I have loved before, in that sense and it never holds me past a while. The lack of realness behind it doesn't elude me for too long. But, I find myself happy to believe in the idea for a while at least. Like a vacation away from me. Yet, I always have to return home to myself and it has always been the most lonely journey back to the homestead where there is only me waiting for me. Although, it is always nice to vacation with someone for a small while, if only for the small moments where I am able to forget that I am alone. And, I have always resented that I can see it and others cannot even notice how alone they are here. Almost as though they are naturally obligated to feel that they are not. I find myself equally happy for them that they cannot see it. Happy so much that the realisation and guilt of pretending does never bare to touch them.

And this, it doesn't have suitable words and so I end up using the only one I can find that at the very least has a single gram of aptness for purpose. Yet, it remains to fall so very short and in so many ways only serves to misrepresent what I really feel about you, about us, about this. This is what I mean when I say that I have never loved this honestly, and that is because I never truly have. And that is the only thing I can define this as, because it fails to fit into anything and nothing comes close. So it must be? I have no other to compare it to and I am so blind. And I wish I was able to explain it to you so you would understand the truth in it with me.

I don’t want you to be fuzzy in it, or worry that you have guilt in mistreating me because you feel that you cannot mirror it.

Believe me when I tell you that my affections are not misplaced by any degree. I think that you do. In your way. Perfectly. And if we keep trying to understand this within our definitions from convention we never will be able too. I don’t think we are meant to even.

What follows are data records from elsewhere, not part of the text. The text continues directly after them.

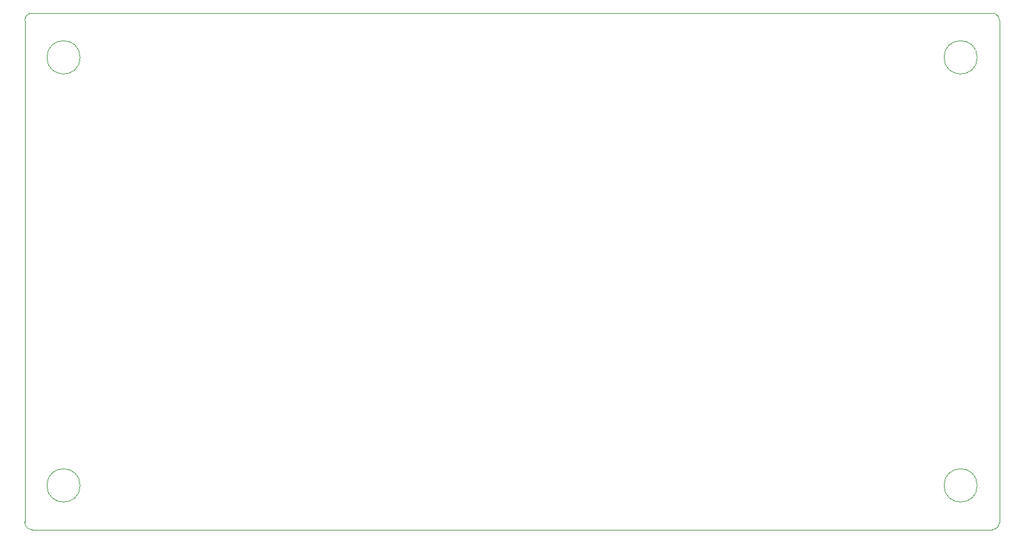
<source format=gbr>
%TF.GenerationSoftware,KiCad,Pcbnew,9.0.3*%
%TF.CreationDate,2025-08-15T10:29:04+02:00*%
%TF.ProjectId,Controller,436f6e74-726f-46c6-9c65-722e6b696361,1.0*%
%TF.SameCoordinates,Original*%
%TF.FileFunction,Profile,NP*%
%FSLAX46Y46*%
G04 Gerber Fmt 4.6, Leading zero omitted, Abs format (unit mm)*
G04 Created by KiCad (PCBNEW 9.0.3) date 2025-08-15 10:29:04*
%MOMM*%
%LPD*%
G01*
G04 APERTURE LIST*
%TA.AperFunction,Profile*%
%ADD10C,0.100000*%
%TD*%
G04 APERTURE END LIST*
D10*
X204000000Y-57000000D02*
G75*
G02*
X205000000Y-58000000I0J-1000000D01*
G01*
X74000000Y-57000000D02*
X204000000Y-57000000D01*
X80500022Y-63000000D02*
G75*
G02*
X75999978Y-63000000I-2250022J0D01*
G01*
X75999978Y-63000000D02*
G75*
G02*
X80500022Y-63000000I2250022J0D01*
G01*
X205000000Y-58000000D02*
X205000000Y-126000000D01*
X205000000Y-126000000D02*
G75*
G02*
X204000000Y-127000000I-1000000J0D01*
G01*
X73000000Y-58000000D02*
G75*
G02*
X74000000Y-57000000I1000000J0D01*
G01*
X73000000Y-126000000D02*
X73000000Y-58000000D01*
X74000000Y-127000000D02*
G75*
G02*
X73000000Y-126000000I0J1000000D01*
G01*
X202000022Y-63000000D02*
G75*
G02*
X197499978Y-63000000I-2250022J0D01*
G01*
X197499978Y-63000000D02*
G75*
G02*
X202000022Y-63000000I2250022J0D01*
G01*
X80500022Y-121000000D02*
G75*
G02*
X75999978Y-121000000I-2250022J0D01*
G01*
X75999978Y-121000000D02*
G75*
G02*
X80500022Y-121000000I2250022J0D01*
G01*
X202000022Y-121000000D02*
G75*
G02*
X197499978Y-121000000I-2250022J0D01*
G01*
X197499978Y-121000000D02*
G75*
G02*
X202000022Y-121000000I2250022J0D01*
G01*
X204000000Y-127000000D02*
X74000000Y-127000000D01*
M02*

</source>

When you talk to me (I mean in any exchange) it is like I can touch you and in anyone I could talk to them and never be able to, not really. I look at them and it is like everything is at the front and if I look passed that there is nothing behind it. I’m not saying that they are less. Just that I cannot see, because for me there is nothing else to see. It’s a blankness that I find uncomfortable. Since there is nothing behind it, there is nothing for me to get close to, and with you, I am so close I feel like I can just reach a fraction to touch you.

I am not on vacation with you, I am still at home.

You said I was a stray, you might have been right. But now, I am not a stray. I have a pack, I am not alone, and I am free to come and go as I choose.

I couldn't have asked for this.

It is effortless.

It doesn't have gravity, well.

I don’t think I would have conceived that it existed.

I would have laughed at the idea, and called it foolish.

I don’t have any fear in it, because I know in the depths of me that it will remain, and that like you said, if there is others, it will lull but it will not change, it will always be there after. My love is the idea of that closeness, and being completely at peace with that, and these words still fail me.

But I just know that my soul sings for it.

And I am so glad for you existing.
To my soul mate, my doppelganger, the one that I have found myself trusting, a first in everything. I found you. You found me. The world is with us but never between us.